You will find fuse holders of all sorts in the catalogue, find one that takes the same sort of fuse that is already used in your vehicle, but don't overload the circuit or fit a bigger fuse than the rating of the socket. Cable is at the front, select some to suit, page 3 multicore cable - 2X28/0.30 is rated at 17.5 A so will take the 16A from the socket safely. 
Site the socket somewhere safe, connect it to a heavy circuit; suggest fridge size or larger; but disconnect the battery first and test all connections as you go to make sure that they are 'good', for which you will need a multi-meter, hence suggest auto electrician. But at least if you look at the catalogue on line you can see an indication of what is needed so that you can check that the bits instaled are exactly what you need, and not what they have at hand, which is possibly what has led to the big fuse in your extension lead.
Sorry if this is a bit long, but hope it is of some use.


----------



## jiwawa (Jun 22, 2007)

Thanks for that BJT - I think with my level of expertise I'm better calling in those who know! 

It's interesting that the compressor worked ok on its own from the socket but blew when the extension was in-line. Does something detect a huge-rated fuse (35a) and assume it can't cope? Would it do any good to go through all the fuses in all the boxes looking for a dud? I understand you to say it may have blown a fuse further up the line.

On the subject of fuses I'm only just remembering our first weekend away in the van, on the coldest weekend of last spring, the fuse for our water pump blew (5a). In my usual manner I replaced it but it blew again so I called a halt.

But our dealer had no compunction about replacing the 5a with a 7.5a and it's worked happily ever since. Do I need to worry about this?


----------



## pippin (Nov 15, 2007)

No, the 35A could not be detected by anything - electrical ccts are not that intelligent.

It is patently obvious to all of us with any electrical knowledge that the fault was caused simply by a short cct in the extension lead.

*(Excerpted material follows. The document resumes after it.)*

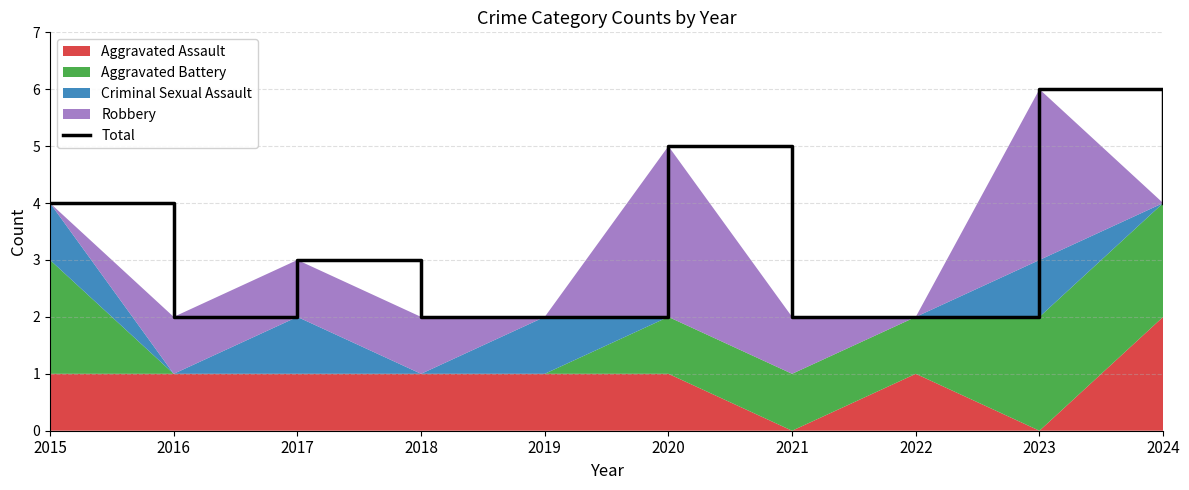

At which label does the data first exceed 3?

2015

The presence of the 35A fuse simply transferred the failure to fuses of a lower capacity further towards the battery supply.

Your first step (other than calling in an expert) is to pull out fuses one by one and visually inspect each one.

Do it one by one and remember exactly which one came from exactly which socket - especially as not every fuse socket is populated.

Regarding the water pump.
It is not wise to replace a fuse with a higher value, as you found to your cost with that 35A one!

However even the experts can sometimes get it wrong!
An example is the humble domestic vacuum cleaner which suggests from its rating plate that it takes less than 5A and so has a 5A fuse in the plug top.
But the start-up surge is much, much higher than 5A but it is very short-lived and is within the short-term overload of a 5A fuse.
Unfortunately it stresses the 5A fuse and after a few start-ups it says sod-it and fails.
So, one substitutes the 5A fuse with a 13A and all is hunky dory as the cable is capable of handling that overload.

Unfortunately it seems that the UK has standardised on 3A, 5A and 13A fuse sizes but in fact they are available in 1A, 2A, 3A, 5A, 7A, 10A & 13A ratings.

I personally use the other ratings as appropriate as I have accounts with suppliers. 
You would be hard pushed to find the other values in most retail outlets, which is a shame.

This brings me back to the issue of your water pump fuse!

As it is an inductive (motor) load it has a higher start-up current than its running current.
I suspect the van designer looked only at the running current and your dealer upped it to the next higher value. I suspect that the cable can easily handle the possible extra current should there be a fault that takes the current up to 7.5A

Phew!


----------



## BJT (Oct 31, 2008)

The cab lights and alarm will be fed from a circuit that is permanently 'live'. i.e. fed from the battery. There will be a second fuse board with higher rated fuses giving primary protection to the final circuits.
Your vehicle manual may have a schedule of fuses indicating where various fuse boards are located, and which fuse protects what. Look for the one marked 'interior lights' or possibly 'cab auxiliaries'. Good hunting.


----------



## jiwawa (Jun 22, 2007)

I have 4 fuse boxes in the 2007 Transit:
1. Pre-fuse box
2. Standard Relay box
3. Passenger compartment box
4. Engine compartment junction box

There's a fuse in the Engine box rated 40a which protects the ignition feed to Passenger junction box - which is where the (still intact) fuse for the cigar lighter is. Would this be a good place to start?

Is there anything I need to do before checking this fuse? I guess I should switch off the 12v to the living area - anything else?

Thanks, I really appreciate the advice.


----------



## jiwawa (Jun 22, 2007)

Found it! It was in fact a fuse 2 along from the one that was billed as for the cigar lighter - one called auxiliary power I think (I've left the book outside). A 20a fuse, so I was lucky! The alarm and the cigar lighter are now working again. The internal cab light doesn't seem to be though, without the ignition on - but maybe it never did; I don't remember using it before.

Now to organise a proper extension lead.

Thanks for everyone's help and support.


----------



## BJT (Oct 31, 2008)

Well done, pleased to see my guess for the circuit identity was not far off the mark.
If the interior (cab) lights are not working when you open the cab doors check the switch on the cab light assembly. Some have three positions - you might try moving the switch to see if the lights come on in one of the other positions.

Regards,


----------



## pippin (Nov 15, 2007)

And remember that the light will go off automatically 60mins after the ignition is turned off. As will the radio.

There is a peculiarly-named fuse that controls it.


----------